Signed-off-by: Mike Galbraith <efault@gmx.de>
kernel/sched_fair.c | 25 ++++++++++++++-----------
1 files changed, 14 insertions(+), 11 deletions(-)
Index: linux-2.6.26.git/kernel/sched_fair.c
===================================================================
--- linux-2.6.26.git.orig/kernel/sched_fair.c
+++ linux-2.6.26.git/kernel/sched_fair.c
@@ -1057,16 +1057,27 @@ wake_affine(struct rq *rq, struct sched_
struct task_struct *curr = this_rq->curr;
unsigned long tl = this_load;
unsigned long tl_per_task;
+ int bad_imbalance;
- if (!(this_sd->flags & SD_WAKE_AFFINE))
+ if (!(this_sd->flags & SD_WAKE_AFFINE) || !sched_feat(AFFINE_WAKEUPS))
return 0;
/*
+ * If sync wakeup then subtract the (maximum possible)
+ * effect of the currently running task from the load
+ * of the current CPU:
+ */
+ if (sync && tl)
+ tl -= curr->se.load.weight;
+
+ bad_imbalance = 100*(tl + p->se.load.weight) > imbalance*load;
+
+ /*
* If the currently running task will sleep within
* a reasonable amount of time then attract this newly
* woken task:
*/
- if (sync && curr->sched_class == &fair_sched_class) {
+ if (sync && !bad_imbalance && curr->sched_class == &fair_sched_class)
{
if (curr->se.avg_overlap < sysctl_sched_migration_cost &&
p->se.avg_overlap < sysctl_sched_migration_cost)
return 1;
@@ -1075,16 +1086,8 @@ wake_affine(struct rq *rq, struct sched_
schedstat_inc(p, se.nr_wakeups_affine_attempts);
tl_per_task = cpu_avg_load_per_task(this_cpu);
- /*
- * If sync wakeup then subtract the (maximum possible)
- * effect of the currently running task from the load
- * of the current CPU:
- */
- if (sync)
- tl -= current->se.load.weight;
-
if ((tl <= load && tl + target_load(prev_cpu, idx) <= tl_per_task) ||
- 100*(tl + p->se.load.weight) <= imbalance*load) {
+ !bad_imbalance) {
/*
* This domain has SD_WAKE_AFFINE and
* p is cache cold in this domain, and
Because those were git _with_ Peter's patch. I was looking at the
difference between a non-broken 2.6.26 with and without minimizing
preemption, to match the way I tested 2.6.22.

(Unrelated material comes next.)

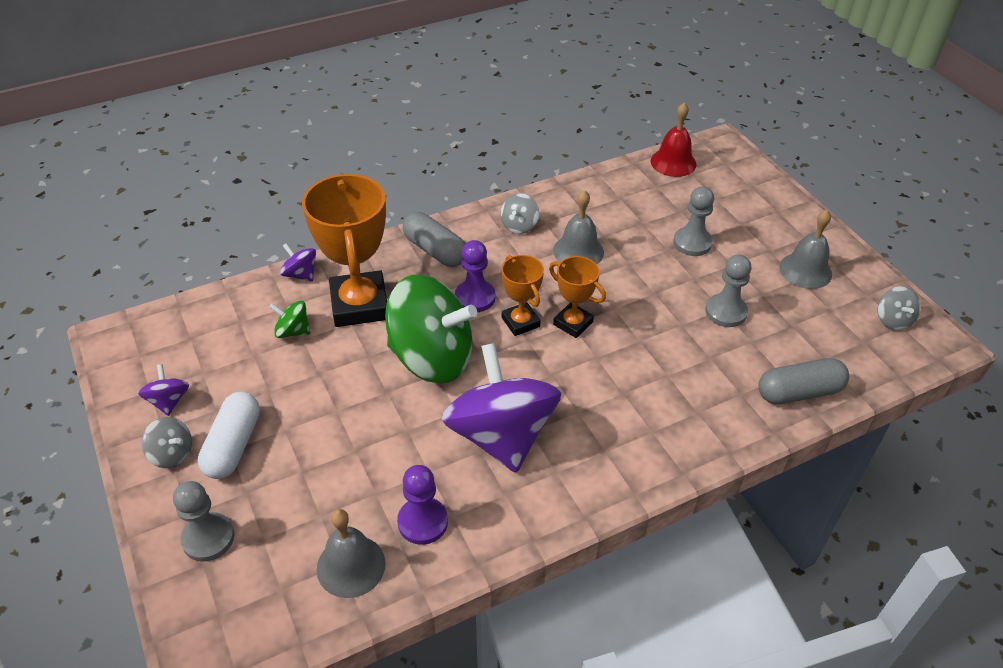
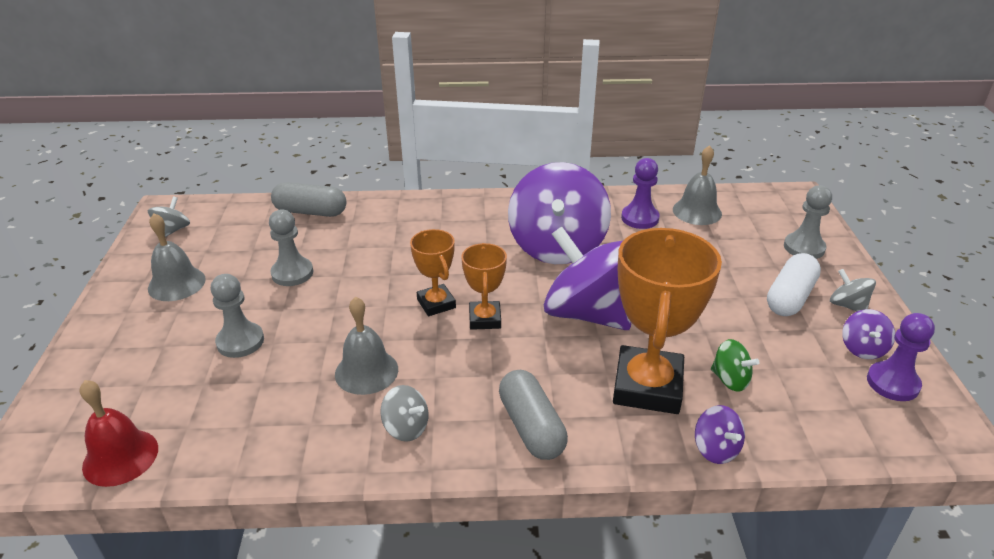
camera: 155 degrees left, 10 degrees down
(432, 358) = (588, 313): green spinning top -> purple spinning top
(475, 297) = (515, 356): purple pawn -> purple pawn (892, 383)
(519, 225) = (406, 428): grey spinning top -> grey spinning top turned 75 degrees clockwise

If the patch above flies, imho, that should be folded into the backport
to stable. The heart of the patch is a bugfix, so definitely stable
material. Whether to enable the debugging/tweaking knobs as well is a
different question. (I would do it, but I ain't the maintainer;)
(it doesn't fully address the 1:N needs, that needs much more thought)
I suspect very many, certainly any load where latency is of major
importance. Peak performance of the mysql+oltp benchmark for sure is
injured with your settings. As a really good demonstration of how
important wakeup preemption can be, try running the attached testcase,
which was distilled from a real world load and posted to lkml a few
years ago, without wakeup preemption and nailed to one cpu.
See patch :)
-Mike